Rewrite the entries below, renaming "Recent Posts" to "Latest Posts" and leaving every other word as it stands.
*** INFORMATION GIVEN
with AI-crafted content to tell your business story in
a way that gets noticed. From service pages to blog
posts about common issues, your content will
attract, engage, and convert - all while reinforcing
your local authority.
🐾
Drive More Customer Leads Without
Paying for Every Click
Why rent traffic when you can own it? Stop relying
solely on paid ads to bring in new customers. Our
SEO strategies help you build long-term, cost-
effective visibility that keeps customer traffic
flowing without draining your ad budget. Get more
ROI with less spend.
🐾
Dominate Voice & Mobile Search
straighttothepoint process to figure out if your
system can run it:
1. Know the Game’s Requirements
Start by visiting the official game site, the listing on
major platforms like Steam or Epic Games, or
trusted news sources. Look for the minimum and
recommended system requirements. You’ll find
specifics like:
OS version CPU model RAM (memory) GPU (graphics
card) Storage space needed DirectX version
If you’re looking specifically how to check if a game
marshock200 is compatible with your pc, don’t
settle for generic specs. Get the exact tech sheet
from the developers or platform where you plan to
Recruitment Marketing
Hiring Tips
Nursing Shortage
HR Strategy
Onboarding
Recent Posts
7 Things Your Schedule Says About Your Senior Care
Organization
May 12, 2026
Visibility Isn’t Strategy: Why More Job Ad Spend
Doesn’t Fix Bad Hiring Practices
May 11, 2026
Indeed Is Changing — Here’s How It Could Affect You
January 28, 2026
******
ANSWER TO THE PROBLEM:
with AI-crafted content to tell your business story in
a way that gets noticed. From service pages to blog
posts about common issues, your content will
attract, engage, and convert - all while reinforcing
your local authority.
🐾
Drive More Customer Leads Without
Paying for Every Click
Why rent traffic when you can own it? Stop relying
solely on paid ads to bring in new customers. Our
SEO strategies help you build long-term, cost-
effective visibility that keeps customer traffic
flowing without draining your ad budget. Get more
ROI with less spend.
🐾
Dominate Voice & Mobile Search
straighttothepoint process to figure out if your
system can run it:
1. Know the Game’s Requirements
Start by visiting the official game site, the listing on
major platforms like Steam or Epic Games, or
trusted news sources. Look for the minimum and
recommended system requirements. You’ll find
specifics like:
OS version CPU model RAM (memory) GPU (graphics
card) Storage space needed DirectX version
If you’re looking specifically how to check if a game
marshock200 is compatible with your pc, don’t
settle for generic specs. Get the exact tech sheet
from the developers or platform where you plan to
Recruitment Marketing
Hiring Tips
Nursing Shortage
HR Strategy
Onboarding
Latest Posts
7 Things Your Schedule Says About Your Senior Care
Organization
May 12, 2026
Visibility Isn’t Strategy: Why More Job Ad Spend
Doesn’t Fix Bad Hiring Practices
May 11, 2026
Indeed Is Changing — Here’s How It Could Affect You
January 28, 2026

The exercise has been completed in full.